Du meinst, eine genau definierte Menge Aluminium auf den Wolframdraht hängen, dann den Draht nur soweit aufheizen dass zuerst das ganze Alu verdampft und die teildurchlässige Schicht erzeugt, und dann den Draht auf Weissglut aufheizen um die Wolfram-Schicht zu erzeugen? Könnte gehen, hat aber den Nachteil dass ich das Schichtdicken-Messgerät nicht zum Einsatz bringen kann. Denn für die Erzeugung der Wolfram-Schicht muss das Substrat sehr dicht am Verdampfer sein. Sonst würde das zu lange dauern. Man hat nicht beliebig viel Zeit bevor der Draht durchbrennt.

Zitat:
Original erstellt von: rainer-l
Etwas anderes : Bei 15nm Schichtdicke haben wir 2,73° Phasenverschiebung pro nm , bei 26nm 2,2° , bei 50nm 1,6° und bei 74nm 1,38° pro nm Schichtdicke .
Haben sollten wir bei 532nm Wellenlänge n = 3,48765 und damit 1,683° Phasenverschiebung pro nm Schichtdicke . Wie erklären wir diese Messergebnisse ?



Durch Messfehler bei der interferometrischen Dickenmessung. Es war mehr Rätselraten als Messen.

Gruß
Michael

Bearbeitet von: am:
Zum Anfang der Seite

Kurt
Forenautor im Astrotreff

Germany
7060 Beiträge

Erstellt  am: 17.02.2014 :  21:02:53 Uhr  Profil anzeigen
Hallo Rainer,

Zitat:
...sollten wir bei 532nm Wellenlänge n = 3,48765 und damit 1,683° Phasenverschiebung pro nm Schichtdicke . Wie erklären wir diese Messergebnisse ?...



es gibt keine Messung ohne Messfehler, auch bei mir nicht . Bei der Messung gemäß Bild 23 führen die natürliche Unschärfe der I-gramme und die Pixel- Auflösung zu Messefehlern. Man könnte diese Fehler durch mühsame, zahlreiche Wiederholmessung spezifizieren. Aber das würde ich hier für übertrieben halten. Ich finde es schon sehr befriedigend dass unsere Messergebnisse auf Anhieb im Rahmen des physikalisch Wahrscheinlichen liegen.

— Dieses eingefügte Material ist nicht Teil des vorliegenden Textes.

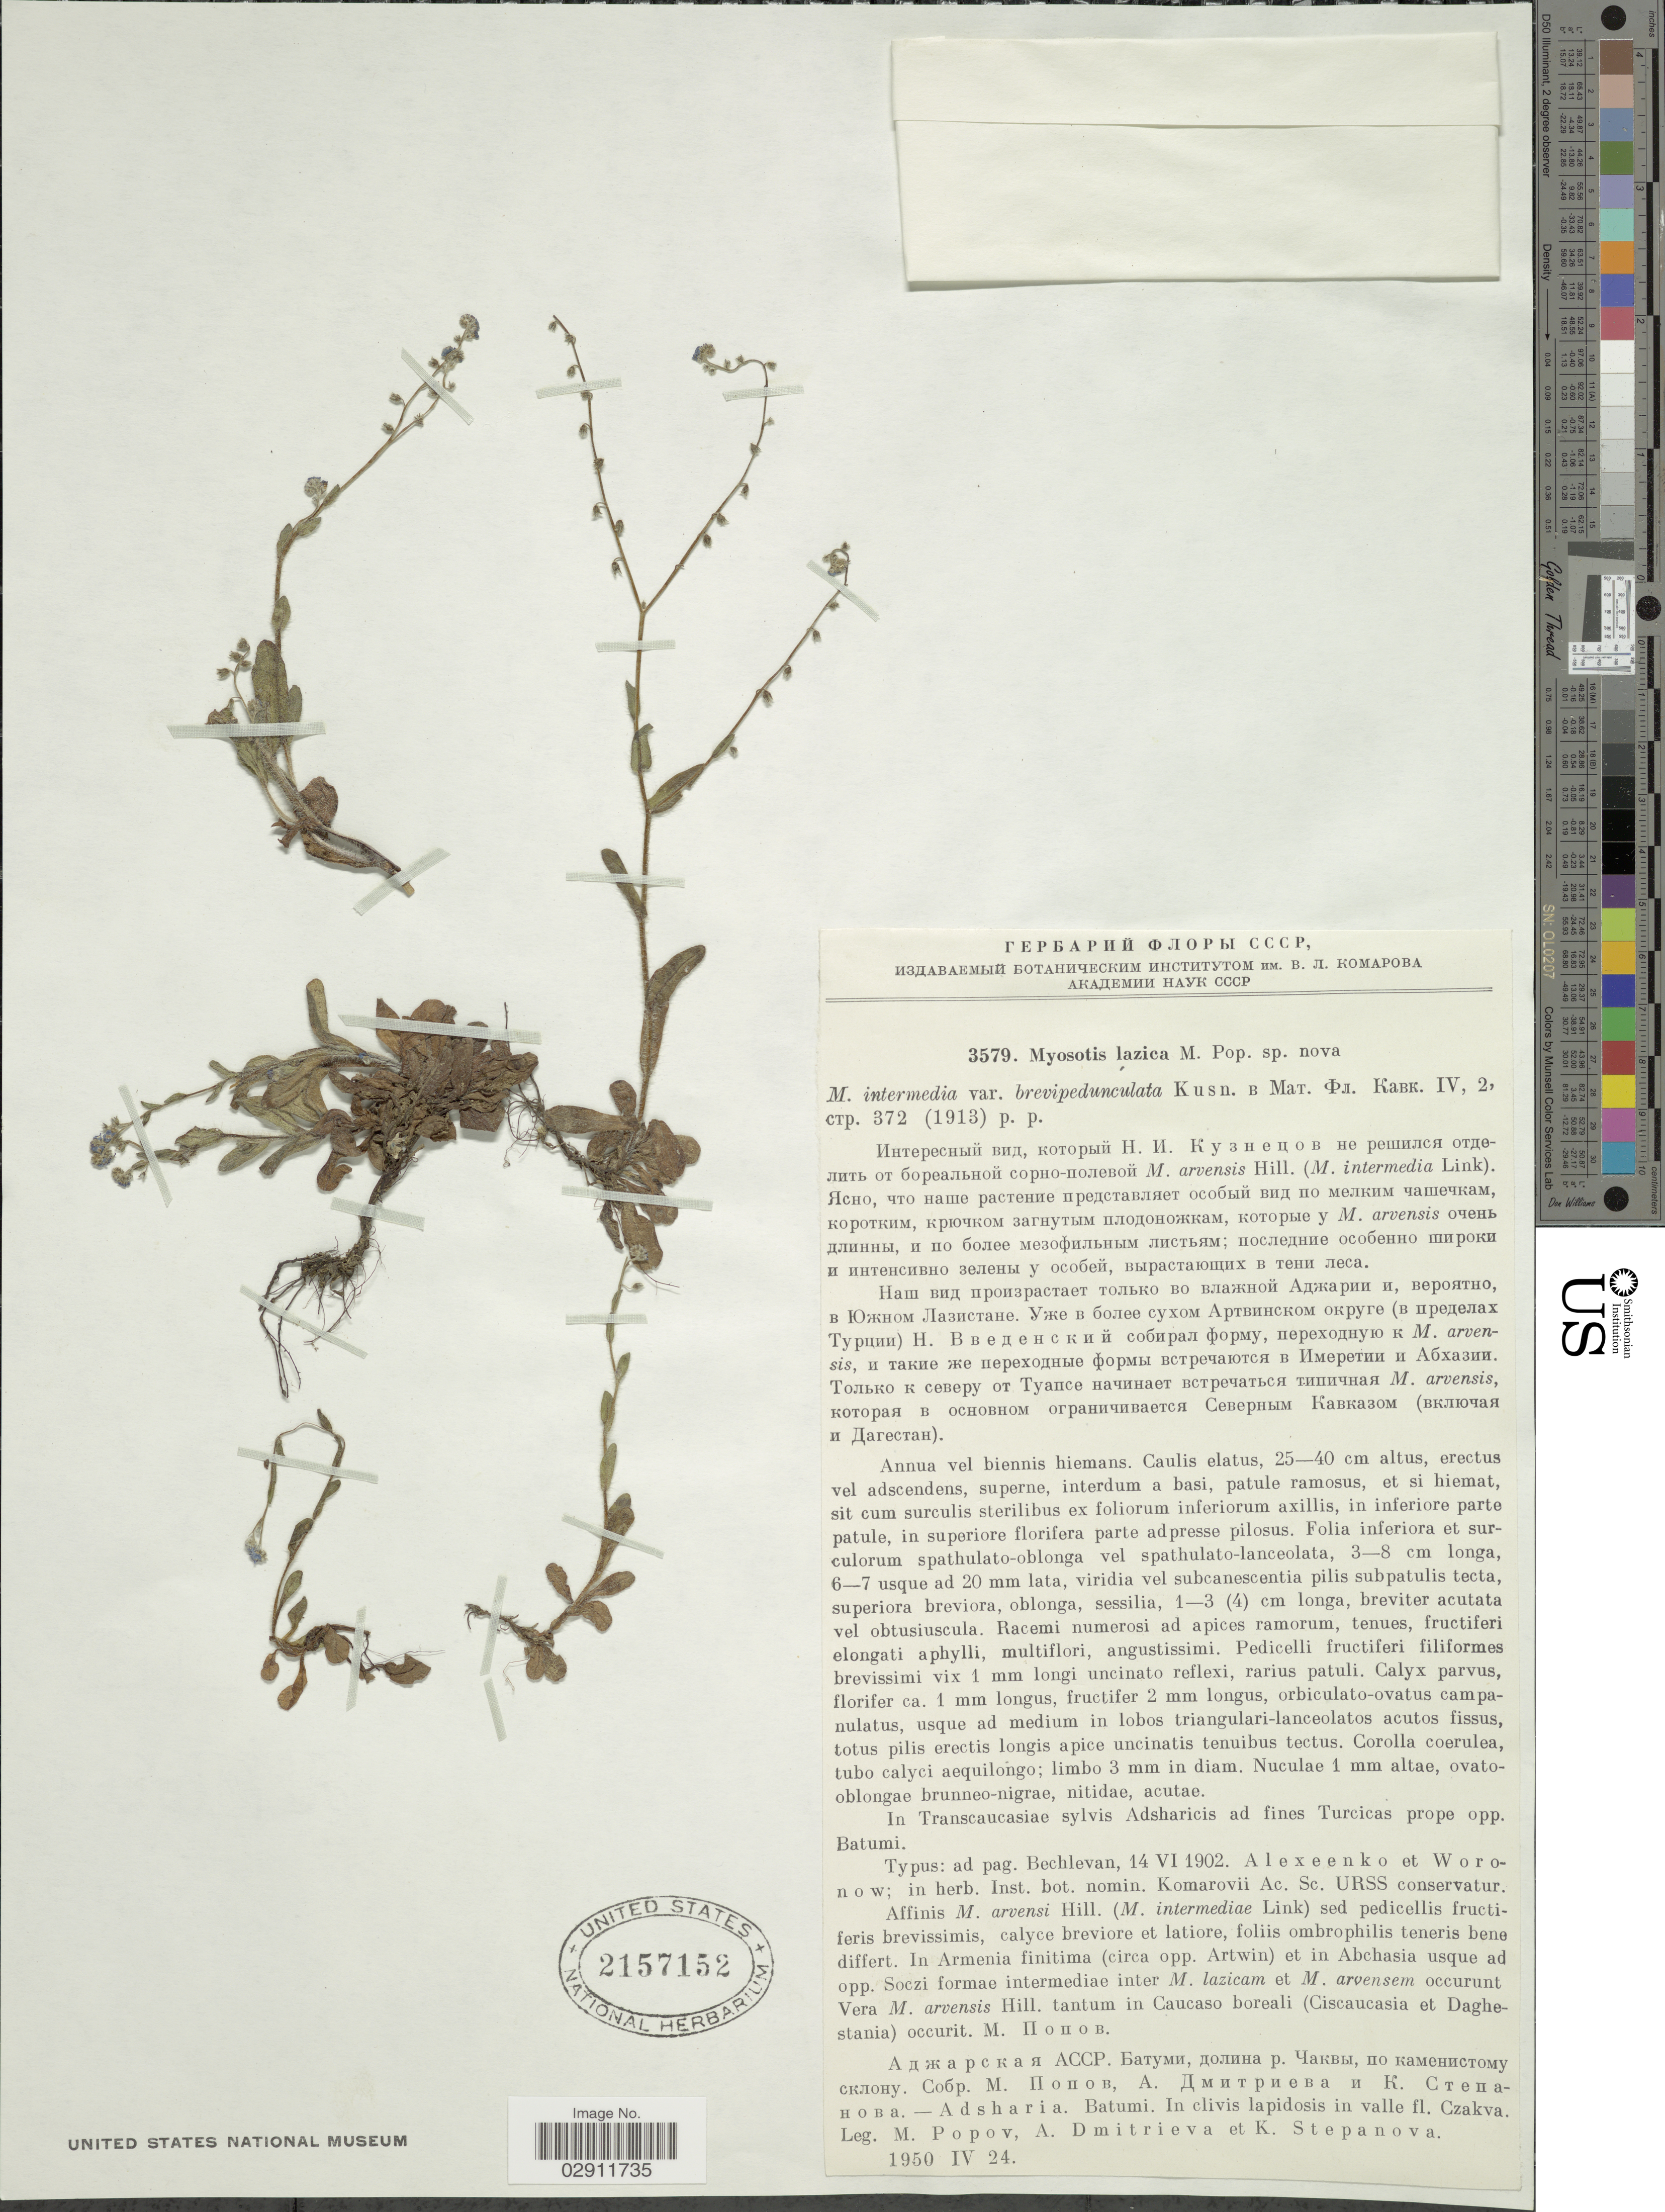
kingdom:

Bitte nicht vergessen: Wir gehen mit dem hoch empfindlichen Lyot- Verfahren auf Jagd nach Restfehlern in der Größenordnung von TIS 1 Promille und weniger. Da muss man den Messfehler bei der Quantifizierung des verursachenden Fehlers Rauheit (Fehler des Fehlers) nicht so eng setzen wie z.B. für die Brechzahl von Gläsern zur richtigen Berechnung von hochwertigen Abbildungsoptiken. So ist hier die Angabe von „...n = 3,48765…." für Laien eher verwirrend.